Infant car seats should always be installed to face the rear of the car. A child under age 2 is 75% less likely to die or be seriously injured when in a rear-facing seat because the back of the safety seat will cradle the baby’s head, neck, and torso in a crash (at this age, a child’s neck usually isn’t strong enough to support the head in a crash).
Convertible seats are designed to protect kids from birth up to at least 40 pounds (18 kilograms) facing backward, and up to 65 pounds (30 kilograms) or even 80 pounds (36 kilograms) facing forward, depending on the model.
Convertible seats are the only type of seats that are placed in different positions depending on a child’s age: They face toward the rear until a baby is ready to face forward, when they can be turned around and “converted” to a forward-facing seat.
Forward-Facing-Only Seats (20-80 pounds)
Forward-facing car seats are designed to protect children from 20 to 80 pounds (about 10 to 36 kilograms) or more, depending on the model.
All kids 2 years or older, or those younger than 2 years who have outgrown the rear-facing height or weight limit for their car seat, should use a forward-facing car seat with a full harness for as long as possible. They should only switch to a booster seat that relies on the car’s adult seatbelts when they exceed the height and weight limit for their forward-facing car seat.
The LATCH System
Since September 2002, most new vehicles have safety seat anchorage points and most safety seats have anchor attachments.

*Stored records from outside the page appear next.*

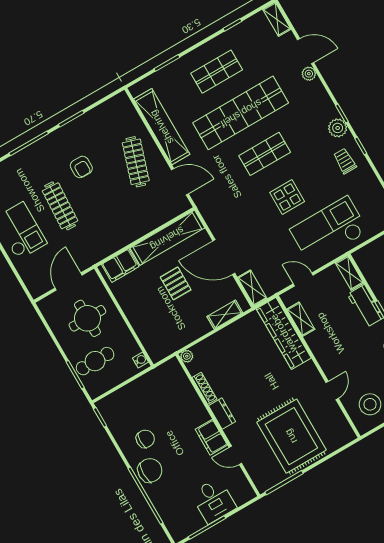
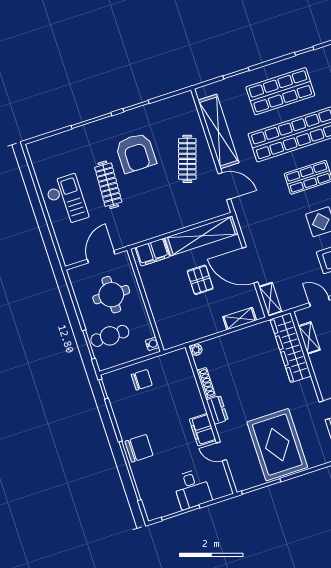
shop shelf: (217, 72) -> (280, 91), width x1.43, depth x1.36
armchair: (81, 167) -> (136, 153), width x1.88, depth x1.88
chair: (145, 439) -> (142, 380), moved

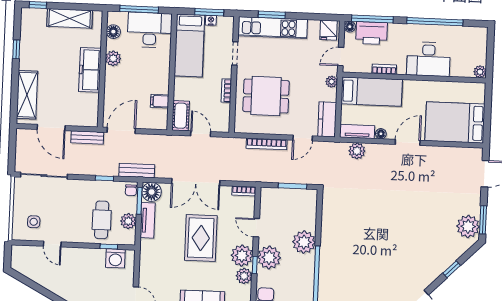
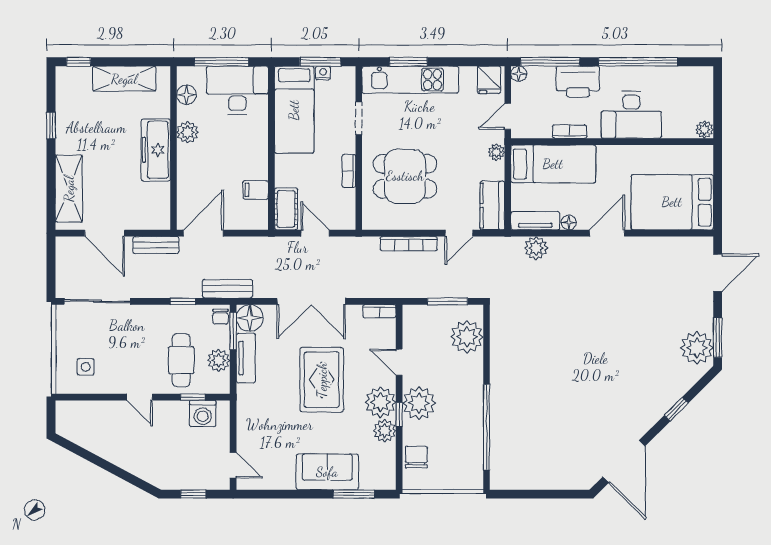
printer: (372, 33) -> (578, 82), moved
plant: (304, 242) -> (467, 337), moved
door: (52, 244) -> (140, 397), moved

One of the problems with installing safety seats properly has been incompatibility between the car seat and the vehicle. The Lower Anchors and Tethers for Children (LATCH) system was devised to make installation easier because it does not require use of the car’s seatbelts.
Air Bags and Kids
Protect your baby or toddler from air bag injury by following these rules:
· Air bags present a serious danger for babies riding in rear-facing car seats. Never place a rear-facing infant seat in the front seat of a car that is equipped with a passenger-side air bag.
· Child safety seats should be placed in the back seat. If you have no choice and must place a child in a car seat in the front (that is, if your car is a two-seater or if the car seat will not fit in the back seat), push the passenger seat as far back as it will go.